Data for this exercise:
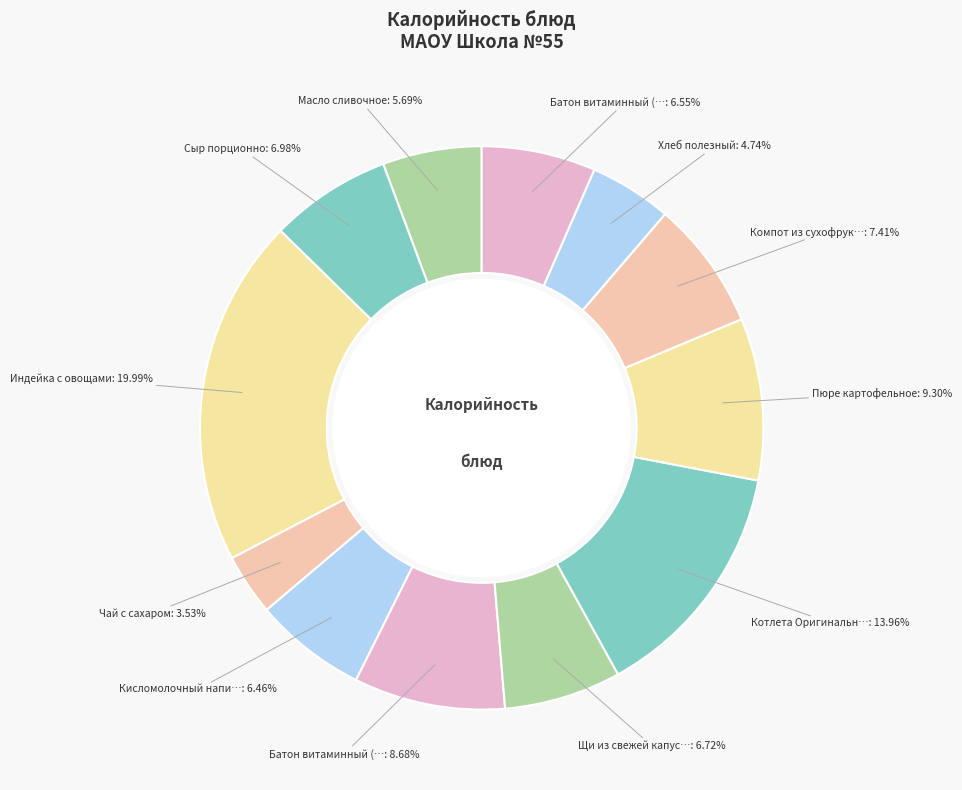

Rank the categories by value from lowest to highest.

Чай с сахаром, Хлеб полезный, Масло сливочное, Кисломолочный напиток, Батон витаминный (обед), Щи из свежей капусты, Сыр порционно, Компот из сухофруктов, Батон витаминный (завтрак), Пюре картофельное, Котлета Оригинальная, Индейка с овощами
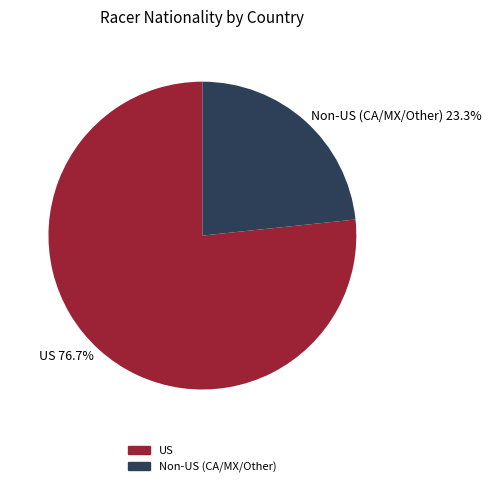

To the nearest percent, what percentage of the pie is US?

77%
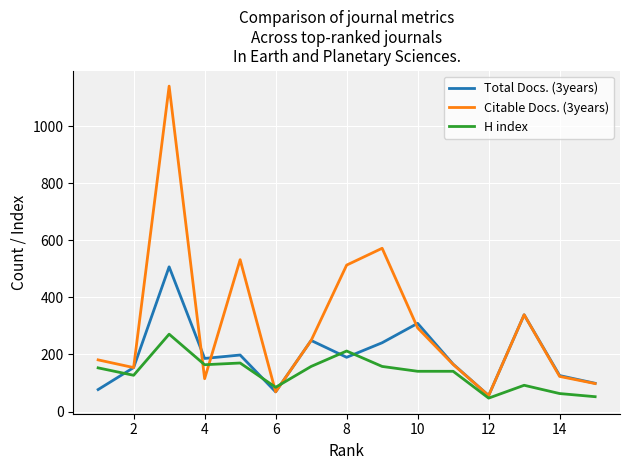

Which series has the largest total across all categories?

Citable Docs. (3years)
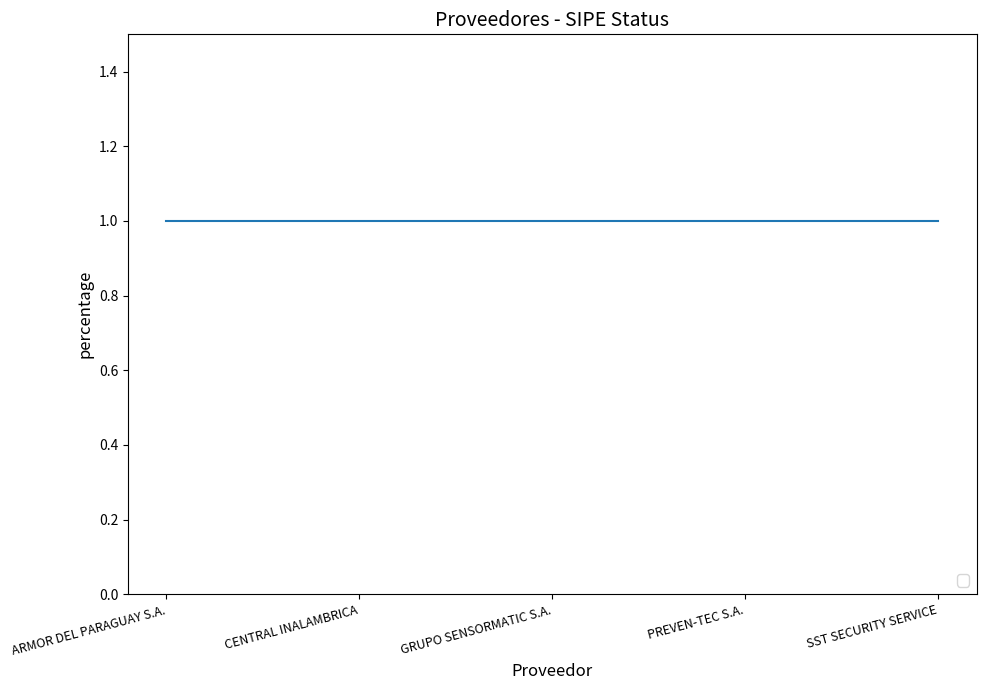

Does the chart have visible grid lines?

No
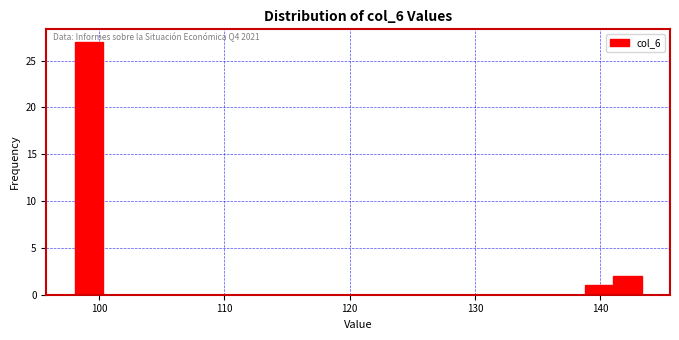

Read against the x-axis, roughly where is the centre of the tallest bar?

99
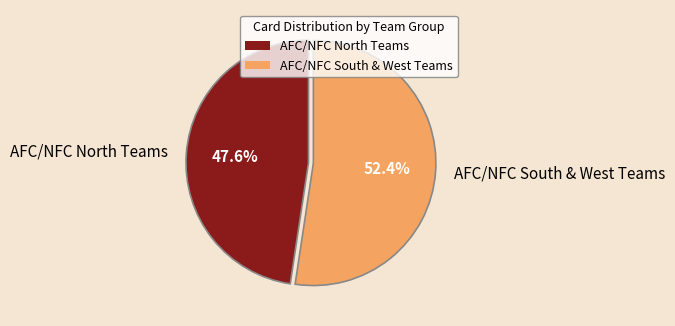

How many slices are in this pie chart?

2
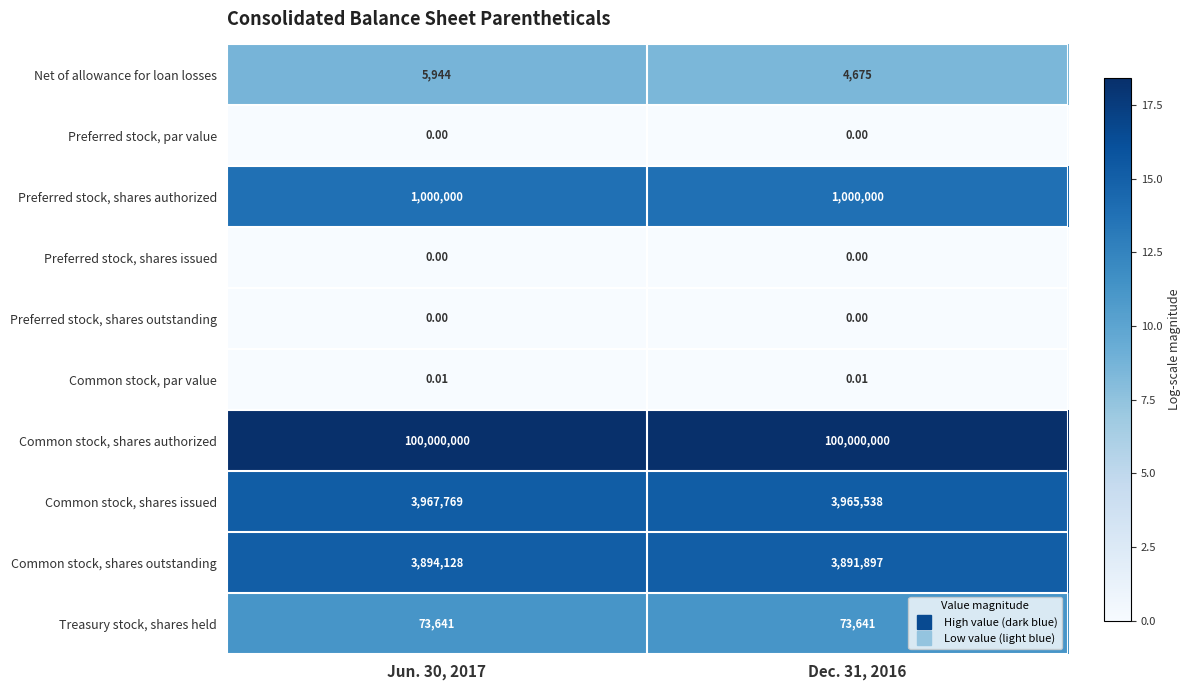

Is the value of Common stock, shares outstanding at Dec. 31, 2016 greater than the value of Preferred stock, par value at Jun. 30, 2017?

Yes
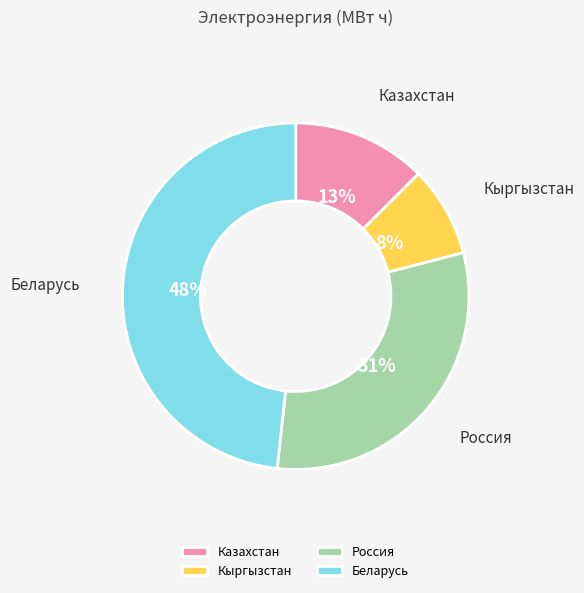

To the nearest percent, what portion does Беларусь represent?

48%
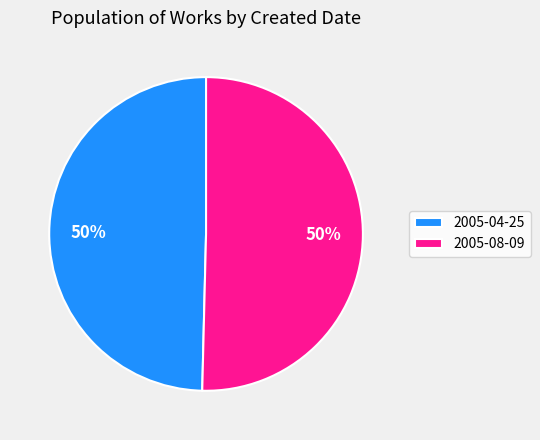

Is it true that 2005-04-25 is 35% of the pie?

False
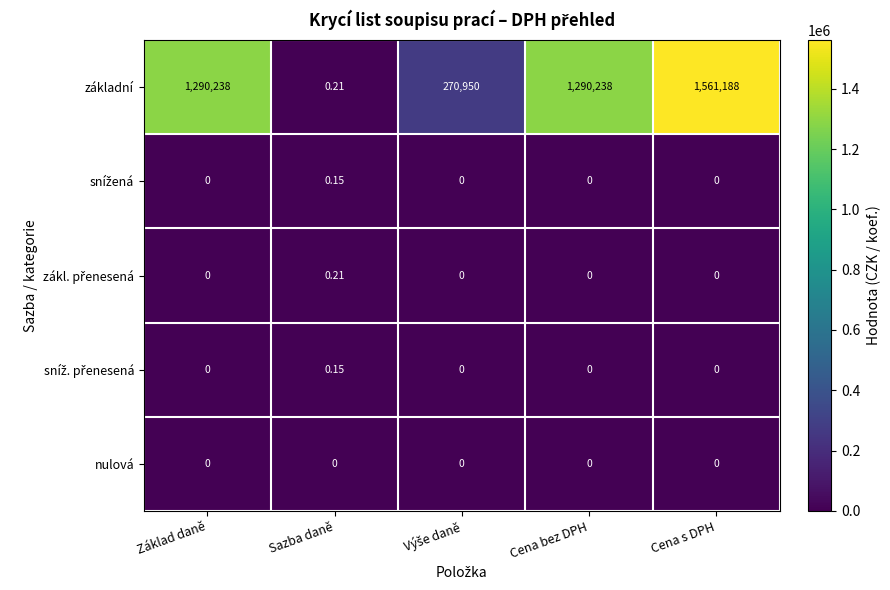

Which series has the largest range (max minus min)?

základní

Task goal: Pull out every line in the records above that contains the word "value" and copy each of those lines in full.

Expected answer:
Rank the categories by value from lowest to highest.
Is the value of Common stock, shares outstanding at Dec. 31, 2016 greater than the value of Preferred stock, par value at Jun. 30, 2017?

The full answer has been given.